È uno degli uomini più vicini a Vladimir Putin, nei suoi libri rivaluta Stalin e teorizza la superiorità russa («abbiamo un cromosoma in più») rispetto alle decadenti democrazie liberali dell'Occidente. Eppure Vladimir Medinskij, ex ministro della cultura e attuale capo della delegazione di Mosca ai colloqui di pace con l'Ucraina, resta, per il momento, tra i docenti onorari dell'Università Ca' Foscari di Venezia.
Dopo una lunga riflessione e qualche dubbio, il Senato Accademico veneziano, guidato dalla sinologa Tiziana Lippiello, ha stabilito di limitarsi a sospenderlo. E, anzi, gli ha rivolto un invito da colleghi a collega: «Il Senato accademico auspica che il professor Medinskij possa contribuire, nel ruolo politico che attualmente riveste, a far prevalere la ragione e a far tacere le armi, lasciando spazio al dialogo e alla riconciliazione».
La decisione ha suscitato le proteste del ramo italiano di Memorial, l'associazione per i diritti umani fondata in Russia da Andrei Sacharov (e messa fuorilegge da Putin qualche mese fa): «Esprimiamo tutta la nostra indignazione», spiega il presidente Andrea Gullotta, docente di Studi Russi all'Università di Glasgow. «E ci rivolgiamo al Ministero dell'Università e a quello degli Esteri perchè revochino la Honorary Fellowship concessa nel 2014».
Già allora l'onorificenza provocò un'ondata di proteste. «Medinskij sostiene tesi e interpretazioni inaccettabili, in più è stato al centro di una serie di casi di plagio», prosegue Gullotta. «Ci si chiede, tanto più oggi, se un'istituzione pubblica debba farsi portavoce di posizioni illiberali».
Nel 2014, subito dopo l'invasione dell'Ucraina, per dribblare le contestazioni di docenti e studenti, si mosse la pro-rettrice in persona, Silvia Burini: con un gesto davvero inconsueto, volò a Mosca per consegnare personalmente a Medinskij il titolo. Travolta dalle polemiche, la Burini, che a Ca' Foscari dirige, oggi come allora, il Centro Studi sulle Arti della Russia (CSAR), dovette dare le dimissioni da pro-rettrice. Qualche mese dopo ebbe la soddisfazione di essere premiata da Vladimir Putin, che in una cerimonia al Cremlino le consegnò la prestigiosa medaglia Pushkin.

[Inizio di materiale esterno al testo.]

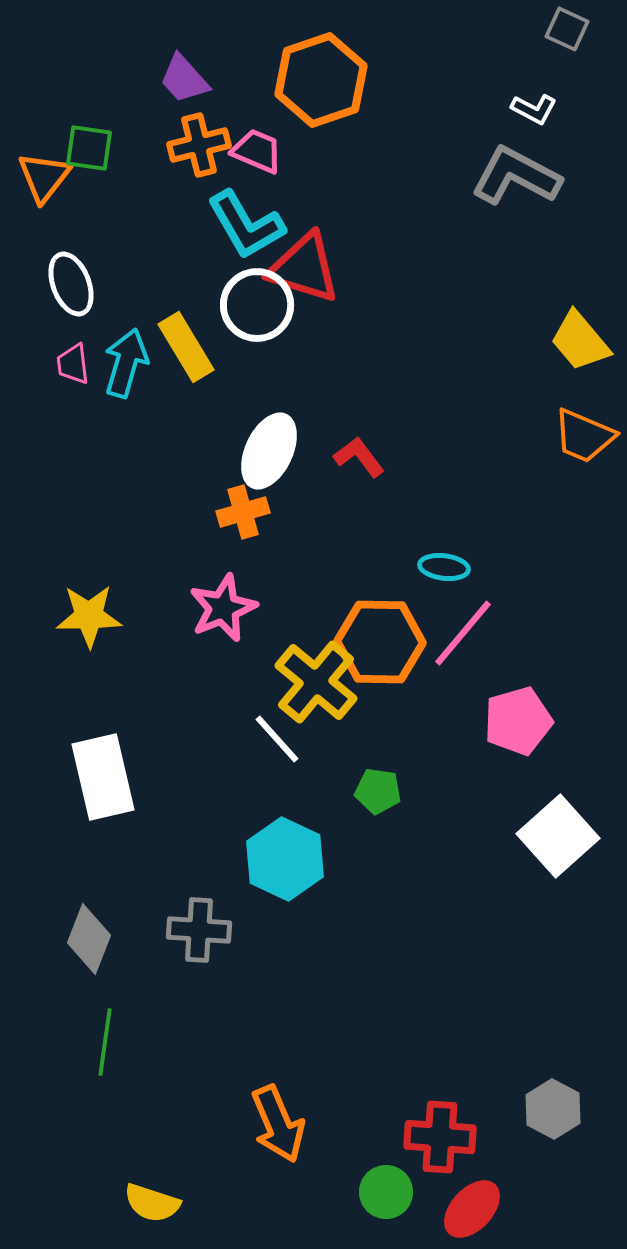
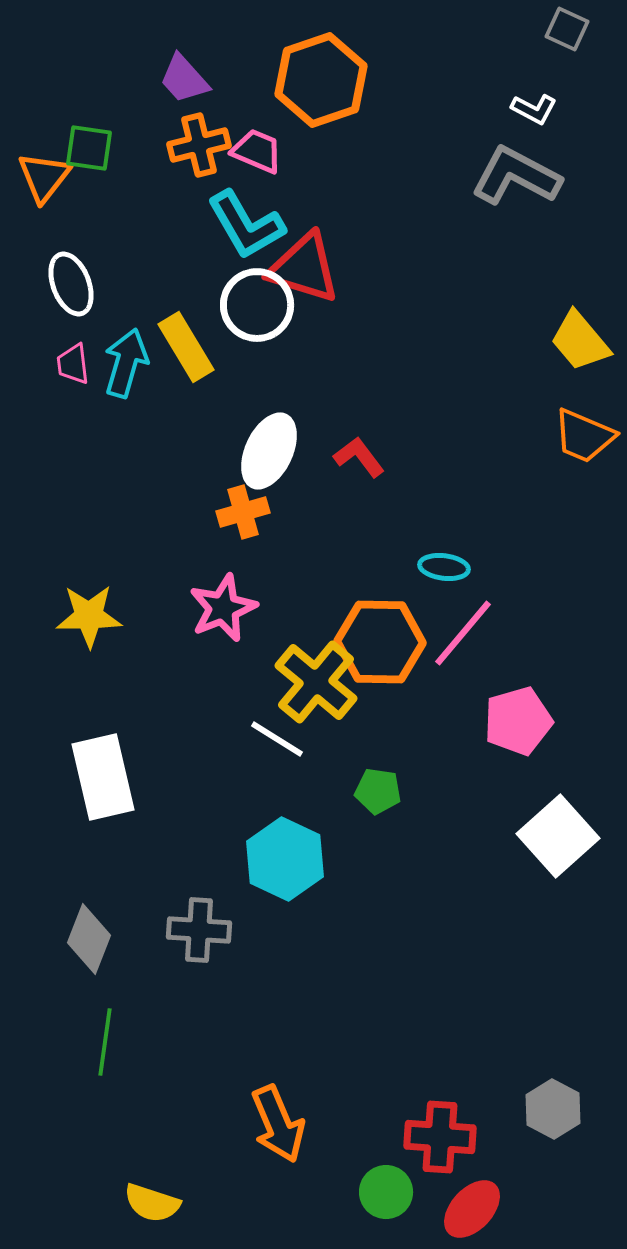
white line at (277, 739): rotated 16 degrees counterclockwise
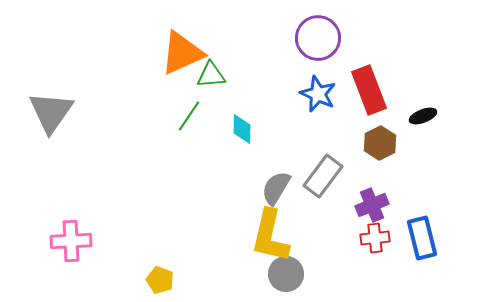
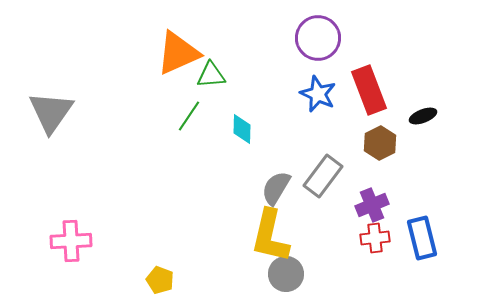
orange triangle: moved 4 px left
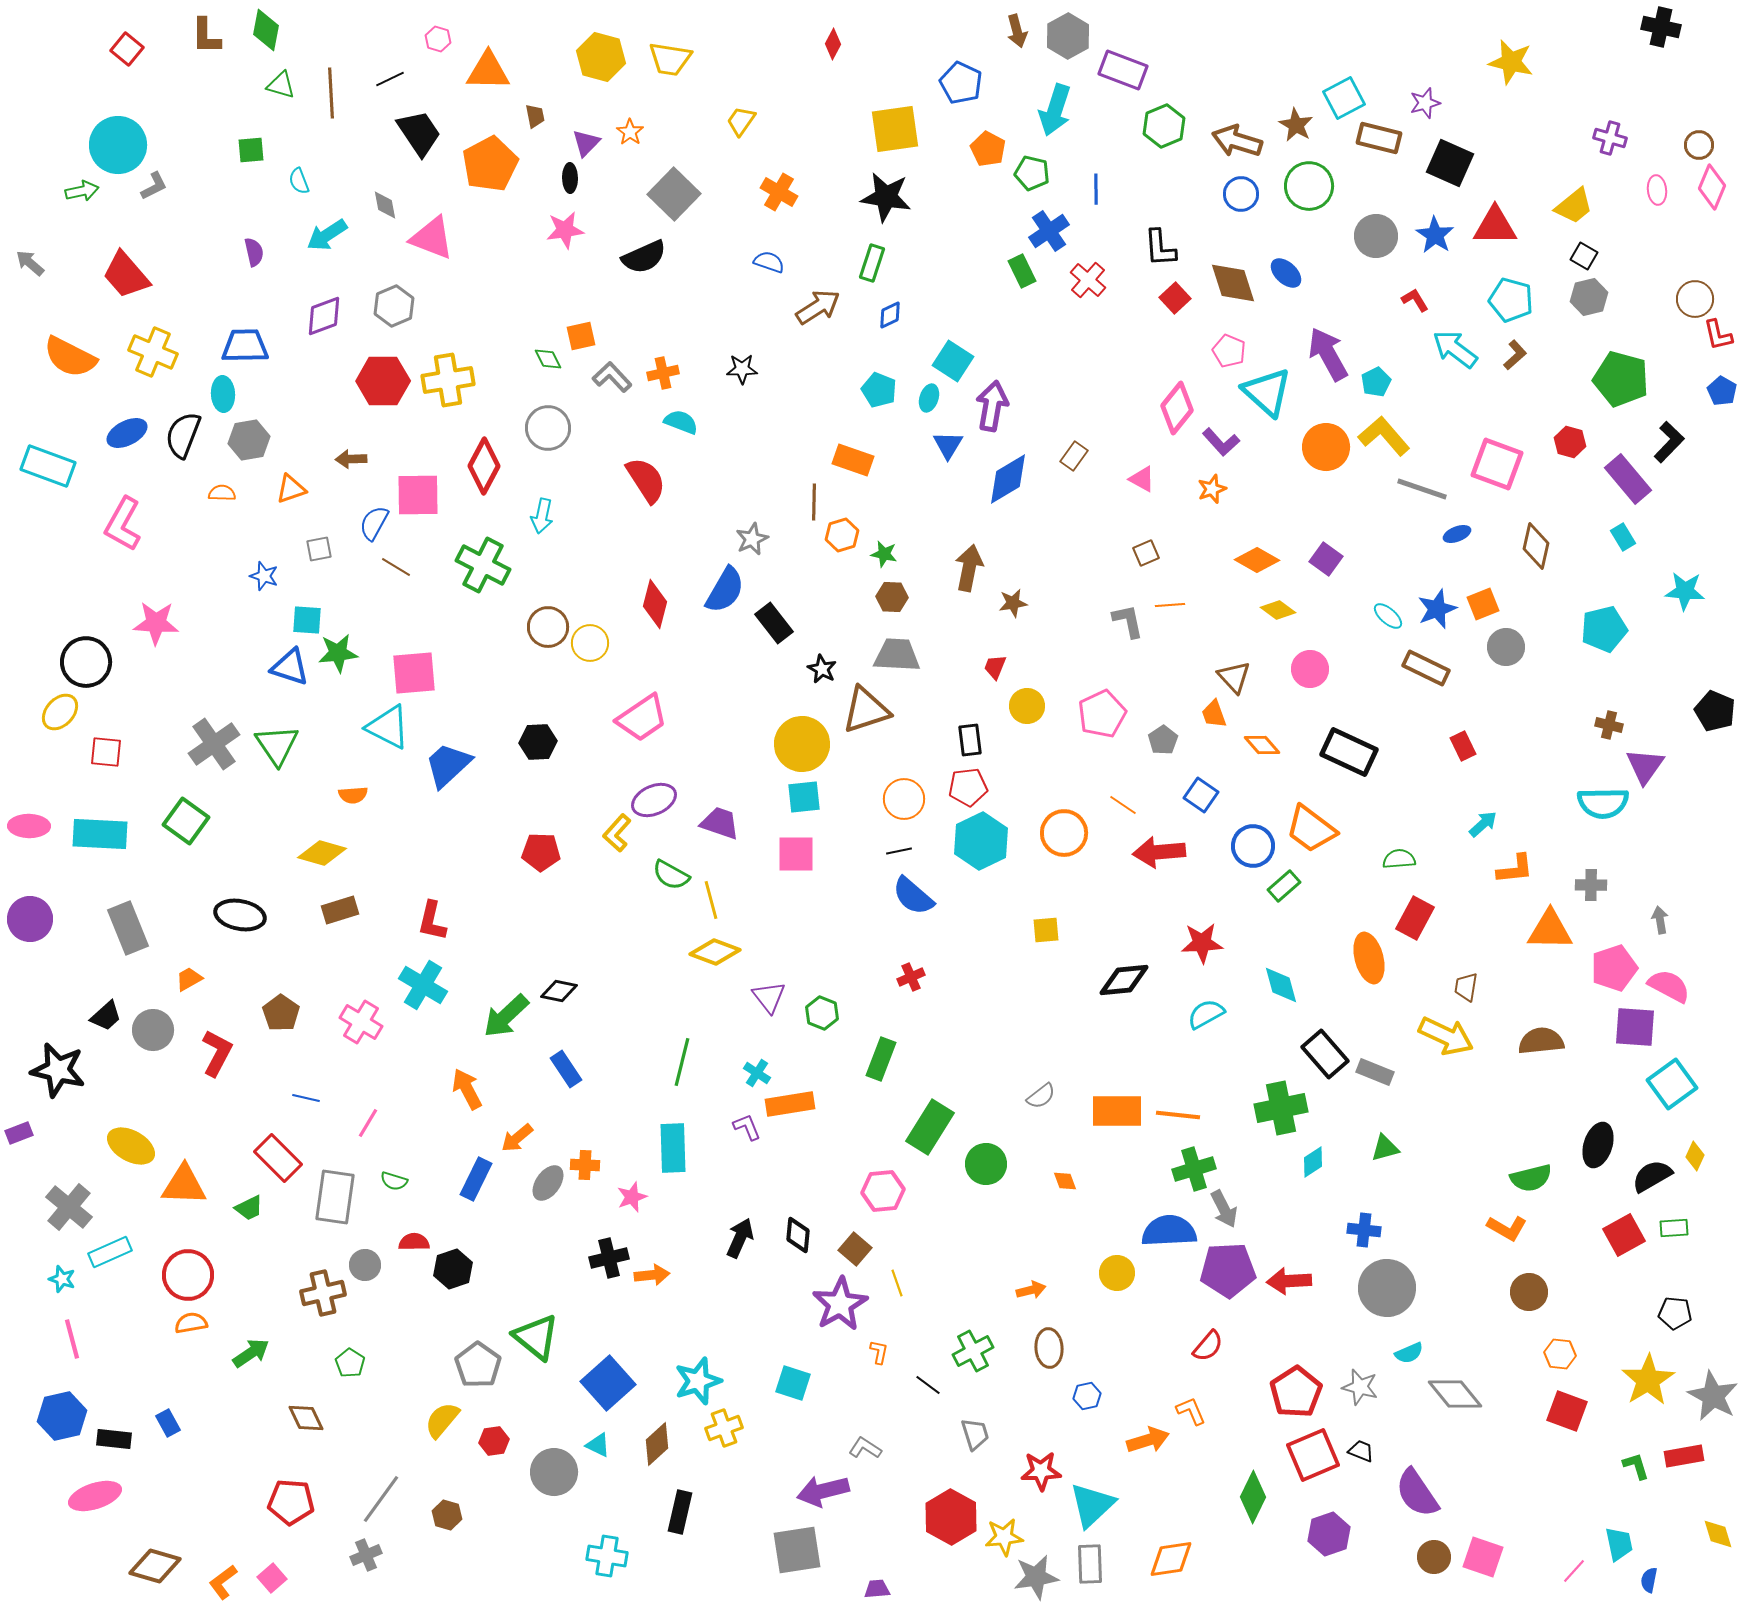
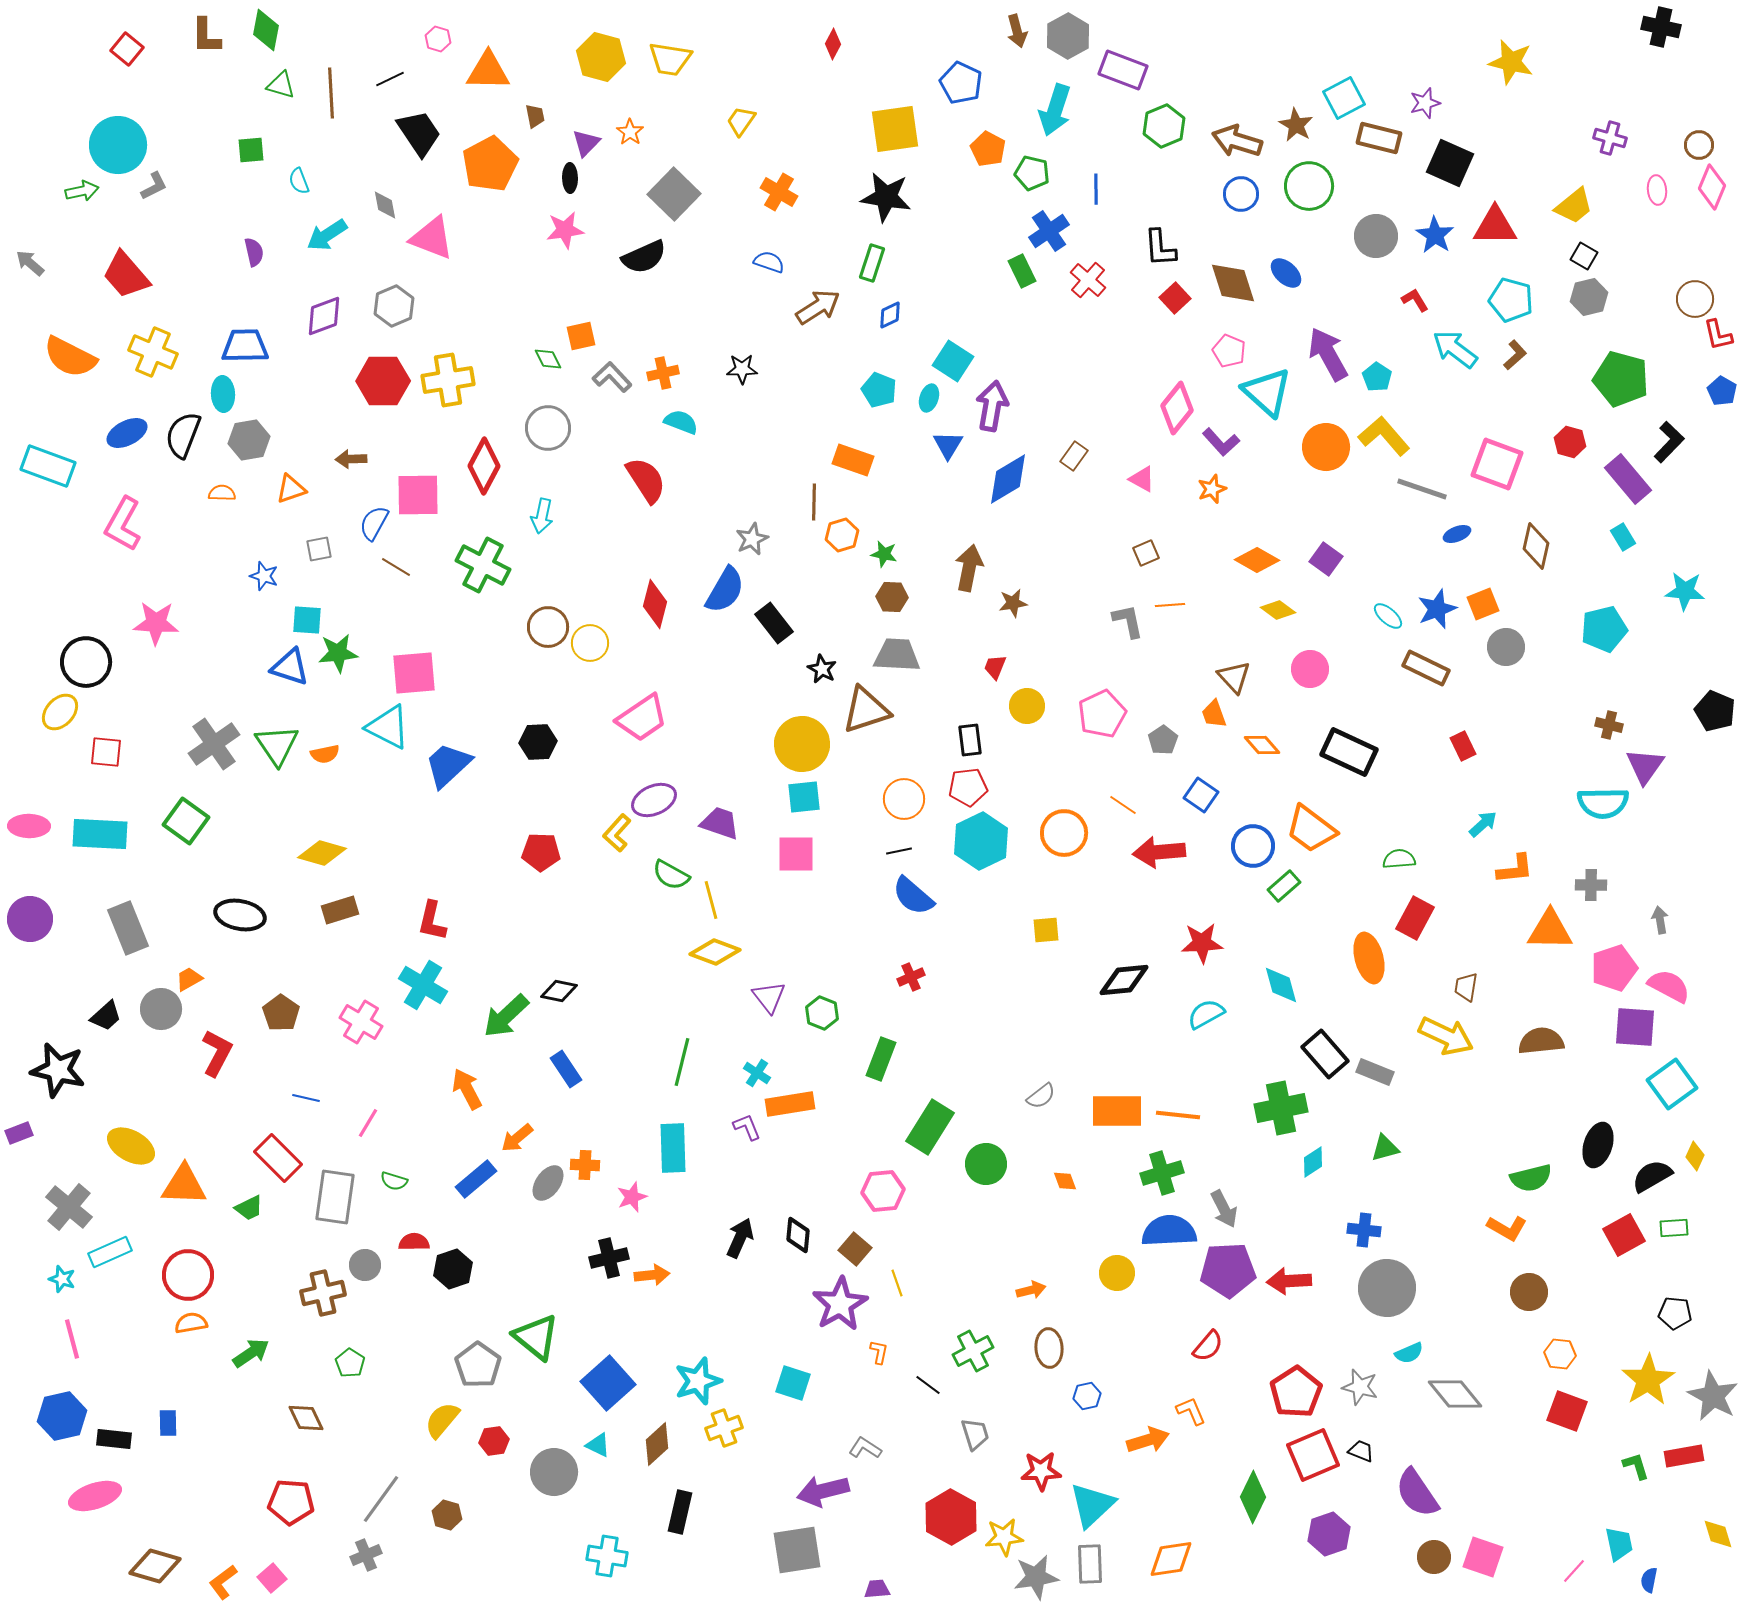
cyan pentagon at (1376, 382): moved 1 px right, 5 px up; rotated 12 degrees counterclockwise
orange semicircle at (353, 795): moved 28 px left, 41 px up; rotated 8 degrees counterclockwise
gray circle at (153, 1030): moved 8 px right, 21 px up
green cross at (1194, 1169): moved 32 px left, 4 px down
blue rectangle at (476, 1179): rotated 24 degrees clockwise
blue rectangle at (168, 1423): rotated 28 degrees clockwise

In quegli anni Medinskij, con l'incarico di Ministro, aveva il compito di epurare e normalizzare le istituzioni culturali del Paese: licenziò anche il curatore del padiglione russo alla Biennale dell'architettura di Venezia che aveva espresso dubbi sulla politica di Mosca in Ucraina.
A fine 2019 ha lasciato il Ministero ed è stato chiamato a dirigere la Società di Storia militare, l'ente incaricato di riscrivere l'identità nazionale russa con nuovi testi e
nuovi curriculum scolastici. Anche grazie a Medinskij Putin ha maturato la sua visione sul grandioso destino imperiale della Russia. Ora i professori di Ca' Foscari sperano che si converta, folgorato sulla via di Damasco.